Sua identidade real ninguém sabia, nem os leitores, tampouco os autores. Como eles ainda não haviam se decidido quem estaria por trás da máscara horrenda do vilão, ele teria sempre que escapar das garras da lei – e das teias do herói – para, ao final de suas participações, Stan e Ditko só mostrarem um homem em trajes civis, e com a face escondida, indo embora e planejando o próximo ataque ao Cabeça-de-Teia.

Durante dois anos, o Duende ficou nesse vai e vem frenético no título Amazing Spider-Man, o que só aguçava a curiosidade dos leitores.

Devido a desentendimentos com Stan Lee quanto aos rumos da série, e com o dono da Marvel, Martin Goodman, quanto a não participação nos lucros com a venda de material promocional do fã-clube MMMS (Merry Marvel Marching Society) –, Ditko debandou para a concorrente Charlton Comics antes que a verdadeira identidade do Duende fosse revelada.

Anos depois Stan declarou que Ditko entendia que o correto seria o Duende ser alguém completamente desconhecido, para aumentar a sensação de realismo da série. Mas Stan não concordava, achando que isso seria anticlímax total.

Eles já haviam utilizado desse estratagema tempos antes, ao revelaram que o vilão Mestre do Crime era um personagem que nunca tinha aparecido antes.

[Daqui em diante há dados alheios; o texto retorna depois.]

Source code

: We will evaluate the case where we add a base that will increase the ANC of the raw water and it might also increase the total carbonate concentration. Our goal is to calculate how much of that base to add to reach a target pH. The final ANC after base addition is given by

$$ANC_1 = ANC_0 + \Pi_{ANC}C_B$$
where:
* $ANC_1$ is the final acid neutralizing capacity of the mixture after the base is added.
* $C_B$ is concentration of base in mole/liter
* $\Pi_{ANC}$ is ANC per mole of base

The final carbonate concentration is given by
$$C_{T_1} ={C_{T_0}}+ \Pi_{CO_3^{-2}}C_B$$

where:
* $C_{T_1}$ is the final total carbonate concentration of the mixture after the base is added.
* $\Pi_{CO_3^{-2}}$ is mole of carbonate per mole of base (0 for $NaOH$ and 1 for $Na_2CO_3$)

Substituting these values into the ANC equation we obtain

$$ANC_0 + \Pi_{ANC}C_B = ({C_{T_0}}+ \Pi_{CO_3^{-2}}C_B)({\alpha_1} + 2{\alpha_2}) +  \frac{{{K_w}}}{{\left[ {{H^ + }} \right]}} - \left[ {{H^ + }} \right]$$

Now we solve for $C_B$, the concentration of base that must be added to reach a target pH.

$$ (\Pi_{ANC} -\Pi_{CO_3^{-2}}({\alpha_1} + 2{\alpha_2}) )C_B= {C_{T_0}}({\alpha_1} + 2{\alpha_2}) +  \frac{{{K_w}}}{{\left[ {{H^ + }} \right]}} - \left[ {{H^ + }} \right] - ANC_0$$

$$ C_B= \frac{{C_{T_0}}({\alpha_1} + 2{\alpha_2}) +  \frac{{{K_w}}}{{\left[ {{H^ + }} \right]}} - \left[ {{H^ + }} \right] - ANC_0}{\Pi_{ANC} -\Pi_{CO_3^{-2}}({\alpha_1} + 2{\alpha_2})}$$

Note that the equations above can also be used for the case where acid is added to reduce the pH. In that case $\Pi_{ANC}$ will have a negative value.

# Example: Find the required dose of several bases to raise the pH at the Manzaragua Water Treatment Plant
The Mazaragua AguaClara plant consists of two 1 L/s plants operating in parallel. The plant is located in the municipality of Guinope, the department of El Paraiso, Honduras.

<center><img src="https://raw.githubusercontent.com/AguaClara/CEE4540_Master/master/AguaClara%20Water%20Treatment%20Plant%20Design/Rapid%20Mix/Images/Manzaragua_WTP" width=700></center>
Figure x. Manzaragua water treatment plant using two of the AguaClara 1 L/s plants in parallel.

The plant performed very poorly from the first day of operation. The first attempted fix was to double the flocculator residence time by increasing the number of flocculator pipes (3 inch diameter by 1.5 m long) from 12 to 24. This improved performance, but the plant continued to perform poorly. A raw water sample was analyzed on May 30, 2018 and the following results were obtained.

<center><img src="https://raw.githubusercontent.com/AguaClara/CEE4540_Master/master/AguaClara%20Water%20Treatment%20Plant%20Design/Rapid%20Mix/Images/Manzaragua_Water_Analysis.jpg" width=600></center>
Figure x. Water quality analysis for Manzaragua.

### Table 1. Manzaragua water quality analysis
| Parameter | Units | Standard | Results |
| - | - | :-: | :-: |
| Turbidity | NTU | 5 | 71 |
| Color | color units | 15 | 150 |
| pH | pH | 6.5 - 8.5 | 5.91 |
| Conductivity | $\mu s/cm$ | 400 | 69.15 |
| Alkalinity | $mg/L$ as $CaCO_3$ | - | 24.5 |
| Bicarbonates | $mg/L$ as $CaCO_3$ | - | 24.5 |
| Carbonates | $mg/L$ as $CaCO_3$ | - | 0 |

Assim que Ditko se mandou, Stan e o desenhista John Romita revelaram que o vilão era Norman Osborn. Além de ser o pai de Harry, o melhor amigo de Peter Parker, Osborn também descobriu a dupla identidade do Aranha e passou a atormentá-lo repetidas vezes.

O Duende teve vários surtos psicóticos, seguidos de amnésia temporária. Ele assassinou Gwen Stacy, a namorada de Peter em Amazing Spider-Man 121 (junho de 1973) – e acabou morrendo empalado na edição seguinte.

De maneira miraculosa retornou em 1996, nas páginas da revista Spider-Man 75, durante a Saga do Clone. Aos poucos, de perturbado mental obcecado por sua rixa pessoal com o Aranha, Norman passou a ser retratado como um planejador mestre, chegando até a comandar a agência MARTELO e os Vingadores Sombrios.

Essa versão moderna não agradou os leitores mais antigos, e menos ainda o arco Pecados Pretéritos, com a revelação de que Norman e Gwen transaram e tiveram um casal de gêmeos. O consenso geral é de que Norman deveria ter permanecido morto lá atrás, em 1973.

© Copyright Roberto Guedes. Todos os direitos reservados.

Comentários

Vlamir Pimentel disse…
Ditko queria grana no final das contas.
Sandro Santos disse…
Considerando tudo que aconteceu, pelo menos até a fase do Duende Macabro, Lee estava certo em que a identidade do vilão fosse de alguém ligado ao herói.
Roberto Guedes disse…
Obrigado pelos comentários, pessoal!